Com referência as batidas do funk 150 BPM, que saíram das favelas cariocas para ganharem o mundo, Drik lançou quase como um canto de liberdade, sobre ser dona do seu próprio corpo e das suas escolhas.
“A mulher preta lida, diariamente, com o racismo e aquele olhar torto para a nossa cor, o nosso cabelo e as nossas roupas. A ideia da canção era falar sobre a falta de respeito que existe com tudo aquilo vai contra ao que é tido como ‘padrão’. As pessoas nos julgam por nossas imagens, que também expressam quem somos e no que acreditamos.”
Outra participação especial em “Quem Tem Joga” é de sua irmã Mirella, de 10 anos, que canta e aparece no videoclipe. Uma fofa! Perguntamos à rapper sobre a relação de sua irmã com as pautas do empoderamento negro, e Drik contou que desde pequena elas conversam sobre isto:
“Na minha geração nos últimos dez anos, não existia essa conversa. Naquela época não tinha rede social, então a gente se enxergava na TV e nas cantoras, e era raro você ter uma referência negra parecida com você. Ainda tem que mudar bastante, mas agora eu consigo apresentar cantoras pra ela que ela vai se identificar com a imagem. Eu converso com ela desde bem pequenininha pra ela se amar e não deixar ninguém abaixar a autoestima dela. Tenho exatamente essa conversa com ela porque eu não tive isso, pra mim demorou muito mais para entender (…).”
A voz angelical de Céu nos lembra das mais aguardadas estações do ano, mas também de tempos sombrios politicamente falando em “Forçar O Verão”.
Verão, aqui, ganha um sentido metafórico. A composição, embora não seja literal, retrata o cenário político do Brasil que se estende desde a queda da presidenta Dilma Rousseff, explicou a cantora. A música é sobre encarar esse momento sombrio cheio de retrocessos.
É, além de tudo, uma reflexão sobre nosso papel na política, nosso papel como cidadãos. Parem de forçar o verão porque não está tudo bem! Estamos pedindo socorro, em estado de alerta.
Quebrada Queer arrasando mais uma vez! Guigo, Harlley, Lucas Boombeat, Murillo Zyess , Tchelo e Apuke Beat surpreendem como sempre com suas letras fortes e cheias de significado. “Pokas” é uma celebração e aceitação de quem eles são. É uma faixa banhada de empoderamento e que diz xô aos haters e homofóbicos.

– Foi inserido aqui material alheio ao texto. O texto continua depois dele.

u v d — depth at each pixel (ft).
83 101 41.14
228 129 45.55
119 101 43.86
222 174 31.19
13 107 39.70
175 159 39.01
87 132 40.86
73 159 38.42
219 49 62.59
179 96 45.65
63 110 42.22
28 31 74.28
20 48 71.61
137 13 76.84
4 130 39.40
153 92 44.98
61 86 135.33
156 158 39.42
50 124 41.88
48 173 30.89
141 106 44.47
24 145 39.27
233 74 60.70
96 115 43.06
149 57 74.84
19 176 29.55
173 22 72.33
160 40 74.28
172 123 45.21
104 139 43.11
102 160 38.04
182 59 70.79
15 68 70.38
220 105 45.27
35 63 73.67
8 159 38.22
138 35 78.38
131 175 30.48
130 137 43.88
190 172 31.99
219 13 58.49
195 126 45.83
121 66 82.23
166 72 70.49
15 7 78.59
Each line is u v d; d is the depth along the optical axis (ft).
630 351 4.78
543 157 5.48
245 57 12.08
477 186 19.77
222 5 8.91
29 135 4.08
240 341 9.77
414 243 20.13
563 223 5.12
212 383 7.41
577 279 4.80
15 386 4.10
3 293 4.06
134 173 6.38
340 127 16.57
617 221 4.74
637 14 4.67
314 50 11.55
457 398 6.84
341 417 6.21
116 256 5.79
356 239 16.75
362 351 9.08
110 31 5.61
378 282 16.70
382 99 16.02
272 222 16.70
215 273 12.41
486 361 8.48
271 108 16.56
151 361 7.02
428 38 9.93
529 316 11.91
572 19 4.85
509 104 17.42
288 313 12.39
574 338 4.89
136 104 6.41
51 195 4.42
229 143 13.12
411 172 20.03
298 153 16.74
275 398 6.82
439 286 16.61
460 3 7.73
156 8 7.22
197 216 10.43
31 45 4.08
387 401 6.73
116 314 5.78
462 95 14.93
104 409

“É uma música onde a gente fala e mostra, que continuamos aqui, que continuamos em pé”.
“Nem sou obrigado a só revisitar minhas dores / Foi difícil me ver bem né / Agora cês vão me ver melhor / Eu piso no cinismo, mecanismo pra nem sentir dó”, cantam. Outra parte que se destaca na música é a seguinte letra: “Dessa vez você não me tira / Viu a bicha de salto e sei que isso te irrita”, bem afrontosas contra os homofóbicos de plantão. Perfeitos!
“Imensa Luz” fala sobre empoderamento negro, racismo sistemático e também a autoestima da mulher negra. A faixa, que faz parte do “Próspera”, de Tássia Reis, é bem gostosinha de ouvir. “Tô na contramão do sistema / Eu tenho medo da polícia / mas de você, sinto apenas pena / me difamando na rua, mas desse jeito é você quem se queima / Geral já sabe meu valor enquanto isso você ainda teima.”
Tássia também canta sobre Exu, o orixá da comunicação e ordem, e Oyá, orixá da força climática na natruza, enaltecendo a cultura negra. “Trema, entenda que eu sou suprema e (…) A circunstância me faz ser extrema / Não me subestime / Na real ‘cê arranjou problema”.
“A música fala tanto às pessoas que, como nós, se sentem à vontade na pele que habitam, como também àquelas que se incomodam com quem é livre como a gente”, diz Karol. Conka “Alavancô”, sem dúvidas, é um motor que impulsiona mudanças sociais emergentes. É como se fosse literalmente uma alanca ao progresso.
“Pode parecer loucura / que a minha pele escura na suposta ditadura / criando seus terremotos / expondo suas rachaduras”, canta Linn entre os versos de Karol e Gloria. A faixa é pra aquelas pessoas que não entendem o processo de libertação que as minorias vivem hoje e estão estacadas no passado. Bora, revolução!